During the final stop of a tour of the Middle East, Secretary of Defense Lloyd J. Austin III visited Tel Aviv to meet with Israeli Prime Minister Benjamin Netanyahu and Minister of Defense Yoav Gallant.
The senior government and military leaders discussed the US-Israel defence partnership, threats posed by Iran in the region, and America’s commitment to Israel’s security.
During a briefing following his meeting with the Israeli defense minister, Austin explained what is, perhaps, the No. 1 reason for his visit.
“I wanted to be here to make something very clear,” said Lloyd J. Austin III, Secretary of Defense. “America’s commitment to Israel’s security is ironclad and it’s going to stay that way.
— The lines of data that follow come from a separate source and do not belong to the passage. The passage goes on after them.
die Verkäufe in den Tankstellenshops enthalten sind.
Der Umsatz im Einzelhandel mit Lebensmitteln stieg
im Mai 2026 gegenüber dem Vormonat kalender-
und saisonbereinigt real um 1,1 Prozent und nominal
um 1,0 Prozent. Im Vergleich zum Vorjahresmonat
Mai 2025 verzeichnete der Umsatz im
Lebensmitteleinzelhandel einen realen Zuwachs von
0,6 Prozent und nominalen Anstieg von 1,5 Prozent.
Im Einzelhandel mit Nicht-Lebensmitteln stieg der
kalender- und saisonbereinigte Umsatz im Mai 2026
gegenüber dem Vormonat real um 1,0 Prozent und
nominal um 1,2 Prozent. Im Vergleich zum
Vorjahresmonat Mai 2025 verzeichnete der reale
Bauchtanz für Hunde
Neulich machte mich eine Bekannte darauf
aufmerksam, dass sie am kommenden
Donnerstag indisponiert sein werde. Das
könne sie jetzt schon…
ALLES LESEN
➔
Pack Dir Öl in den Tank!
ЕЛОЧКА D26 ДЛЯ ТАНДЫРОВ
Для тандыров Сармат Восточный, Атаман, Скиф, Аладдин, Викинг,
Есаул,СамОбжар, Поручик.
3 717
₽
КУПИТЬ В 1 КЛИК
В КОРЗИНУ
As President Biden said on his visit to Israel last year, the connection between the Israeli people and the American people is bone deep.”
When speaking with the prime minister, Austin also explained his commitment to Israel’s self defence and US security assistance to Israel. Part of that commitment involves the US$38 billion Memorandum of Understanding between Israel and the US.
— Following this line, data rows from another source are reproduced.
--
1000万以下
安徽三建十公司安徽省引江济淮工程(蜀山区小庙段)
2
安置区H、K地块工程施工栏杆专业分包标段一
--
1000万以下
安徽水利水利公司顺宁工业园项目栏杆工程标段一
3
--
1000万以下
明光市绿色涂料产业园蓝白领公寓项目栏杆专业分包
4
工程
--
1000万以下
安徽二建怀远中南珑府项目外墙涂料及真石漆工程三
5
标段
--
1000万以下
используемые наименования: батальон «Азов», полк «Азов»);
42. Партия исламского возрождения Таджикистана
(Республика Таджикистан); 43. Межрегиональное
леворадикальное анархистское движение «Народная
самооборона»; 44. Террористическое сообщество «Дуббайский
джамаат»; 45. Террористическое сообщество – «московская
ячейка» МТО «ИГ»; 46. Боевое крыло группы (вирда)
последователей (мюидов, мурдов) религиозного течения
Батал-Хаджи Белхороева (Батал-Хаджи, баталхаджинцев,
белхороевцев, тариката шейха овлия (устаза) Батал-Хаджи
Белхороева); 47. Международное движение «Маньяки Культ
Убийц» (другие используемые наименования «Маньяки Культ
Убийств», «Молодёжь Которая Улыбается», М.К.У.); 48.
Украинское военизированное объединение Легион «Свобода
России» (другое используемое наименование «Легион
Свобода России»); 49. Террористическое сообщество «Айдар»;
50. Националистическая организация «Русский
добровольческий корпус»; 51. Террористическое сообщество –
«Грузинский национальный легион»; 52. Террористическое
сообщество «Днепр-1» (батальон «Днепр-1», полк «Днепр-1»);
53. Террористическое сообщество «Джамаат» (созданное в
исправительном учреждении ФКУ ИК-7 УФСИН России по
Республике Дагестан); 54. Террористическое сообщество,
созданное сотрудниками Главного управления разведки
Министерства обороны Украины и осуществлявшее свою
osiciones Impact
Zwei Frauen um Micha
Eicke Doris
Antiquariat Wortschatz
“Our historic Memorandum of Understanding with Israel provides $3.3 billion annually for security assistance, as well as additional funding for cooperation on missile defense,” Austin added. “I’m proud that President Biden reaffirmed his support for the Memorandum of Understanding and last year’s historic Jerusalem Declaration. And that declaration again reaffirmed the US commitment to Israel’s security.”
As a part of that commitment, the U.S. and Israel in January participated in the Juniper Oak military exercise. The bilateral, live-fire exercise took place in both Israel and the Mediterranean Sea, involved 6400 U.S. troops and 1500 Israeli troops, and was the largest exercise the two nations have participated in together.
“Juniper Oak underscored the depth of our security partnership,” Austin explained. “It was a key step forward in interoperability, helping us both to better address regional threats. And it showed our ability to swiftly flow in forces and respond to crisis, even while maintaining our commitments in other key theaters.”
A focus of discussion between Austin and Israeli leaders were threats posed by Iran, including Iranian support for terrorism, support of proxy groups, aggression at sea, cyber threats and proliferation of attack drones.
Tensions are high between Israelis and Palestinians, and this is also something Austin discussed with Israeli leaders.
Austin offered condolences to the Prime Minister for the recent victims of terrorism and reaffirmed his commitment to Israel’s right to defend itself against such attacks. But Austin also said there was “frank and candid discussion” about de-escalating tensions, especially before Passover and Ramadan.
Prior to his visit to Israel, Austin visited Jordan, Iraq and Egypt. In all four locations, the secretary emphasized the U.S. commitment to the Middle East and to increased security cooperation partnerships.